Violencias nacionalistas

Violencias nacionalistas

Una de las características fundamentales del nacionalismo es que salta fácilmente de la exaltación a la agresión, como se ve estos días en distintas zonas de Cataluña, donde los nacionalistas atacan a quienes no lo son o muestran una ideología contraria a la suya.
 Los medios informativos catalanistas emplean grandes titulares y espacios en las provocaciones de pequeños grupos de ultraderechistas incontrolables al final de las crecientes manifestaciones de quienes se sienten catalanes, españoles y europeos.
Los medios de toda España hacen igual: denuncian los desmanes de esa ultraderecha, pero no le prestan atención a las agresiones de los separatistas, que son más, e ideológicamente son ultraderechistas y ultraizquierdistas, ratificando la máxima de que los extremos se unen.
Sus agresiones se dirigen no contra los otros ultras, sino contra los pacíficos defensores de que Cataluña es España, igual que contra la policía y la guardia civil.
Siendo igualmente indeseables se ataca a la neutralidad informativa cuando los medios catalanes y del resto de España callan ante los separatistas, que suelen ensañarse más con instalaciones y militantes de Ciudadanos, o con solitarios con banderas españolas.

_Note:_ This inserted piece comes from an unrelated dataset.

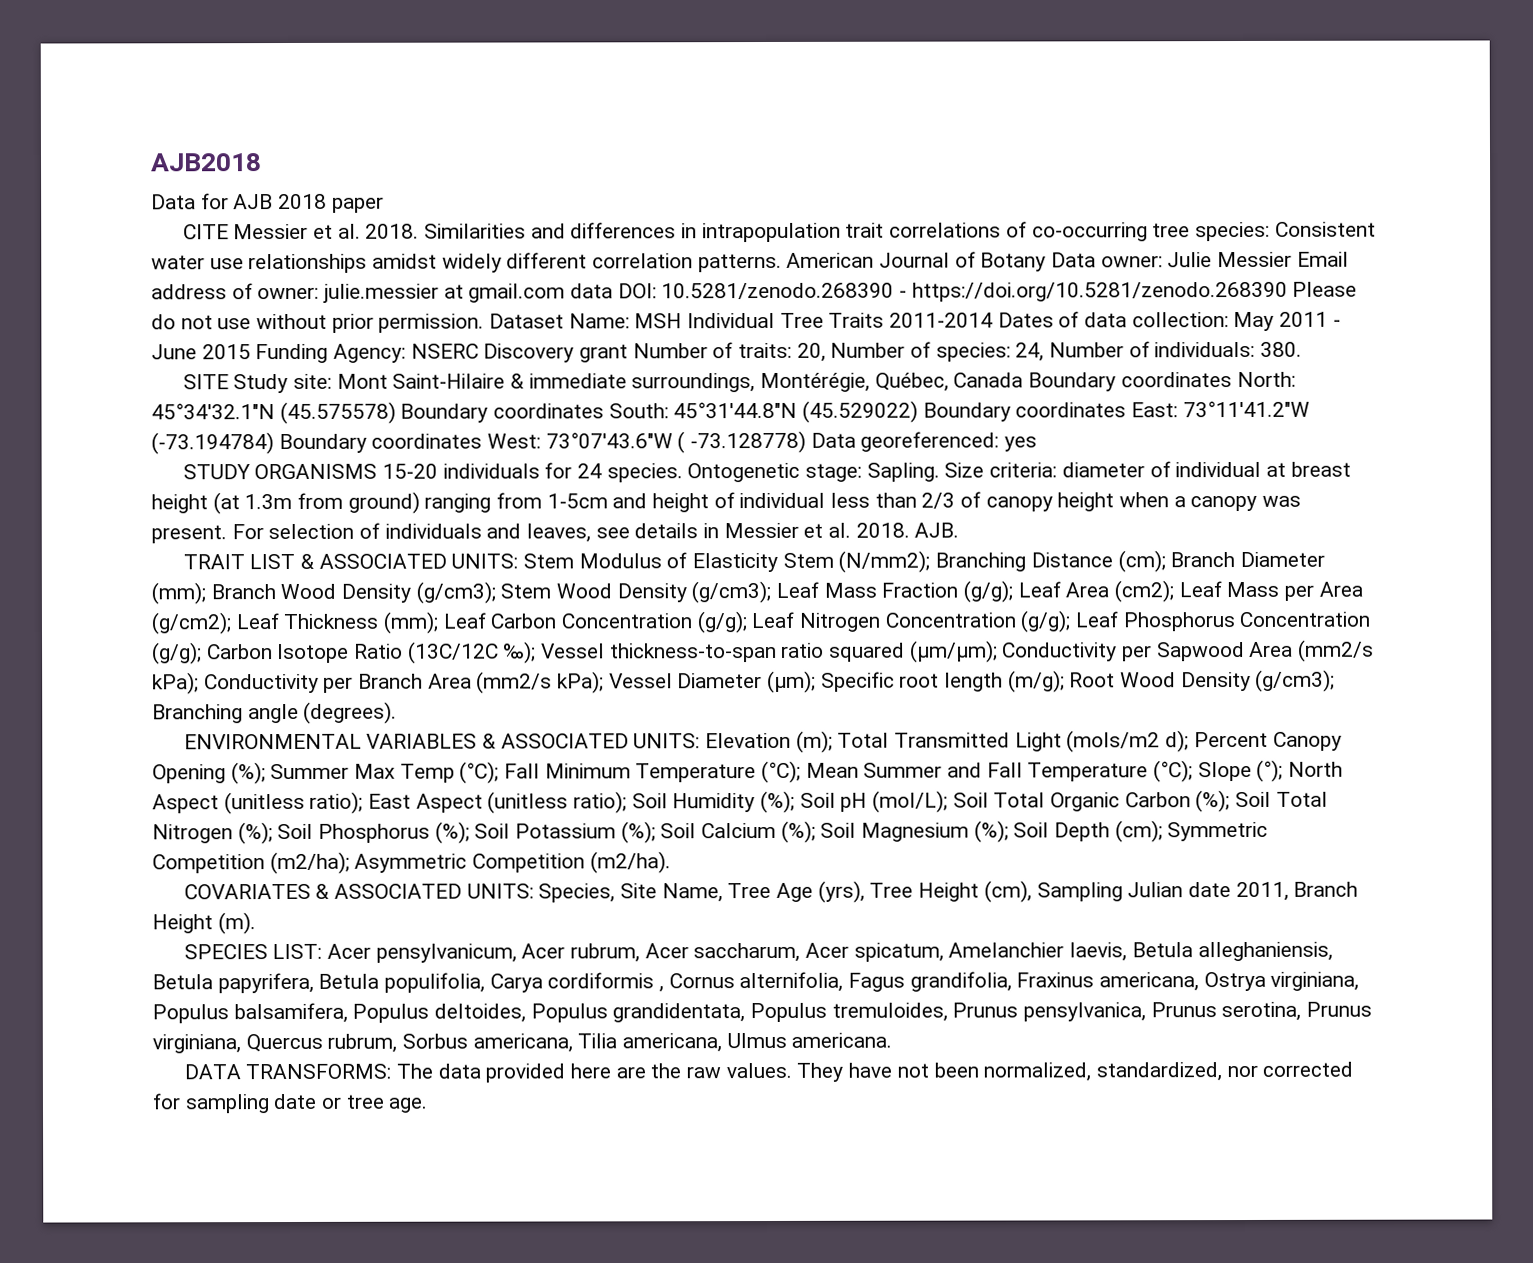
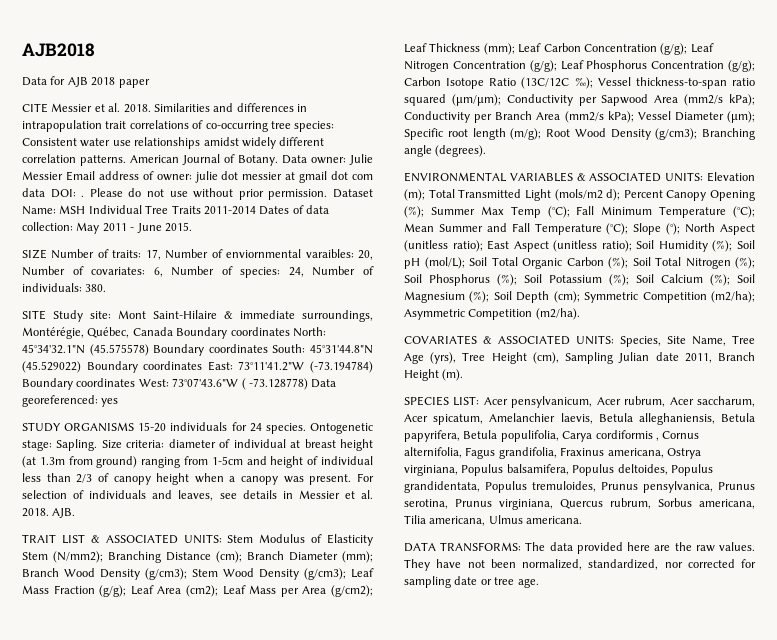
[980,252,1047,272] Botany -> [238,155,278,166] Botany.
[323,281,1288,303] julie.messier at gmail.com data DOI: 10.5281/zenodo.268390 - https://doi.org/10.5281/zenodo.268390 -> [194,171,374,183] [22,188,85,198] julie dot messier at gmail dot com data DOI: .
[201,342,826,364] 2015 Funding Agency: NSERC Discovery grant Number of traits: 20, -> [164,222,192,232] [22,249,374,260] [22,266,163,277] 2015. // SIZE Number of traits: 17, Number of enviornmental varaibles: 20, Number of covariates: 6,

Desequilibrio informativo comprensible en los medios catalanes: la mayoría viven con parte de los miles de millones de euros invertidos por la Generalidad en la creación de su República; y es posible que el Gobierno de Rajoy siga manteniéndolos pese a aplicar el artículo 155.
Es especialmente execrable que algunos medios de difusión nacional –las televisiones Sexta y Cuatro, especialmente—gocen denunciando a unos ultraderechistas y callen ante los ultras separatistas.
 Muchos medios convierten estos días en estrella del independentismo a Carlos Sastre, el que le adhirió una bomba en el pecho y asesinó a José María Bultó, presentándolo como el simpático amigo de Guardiola y de otros populares.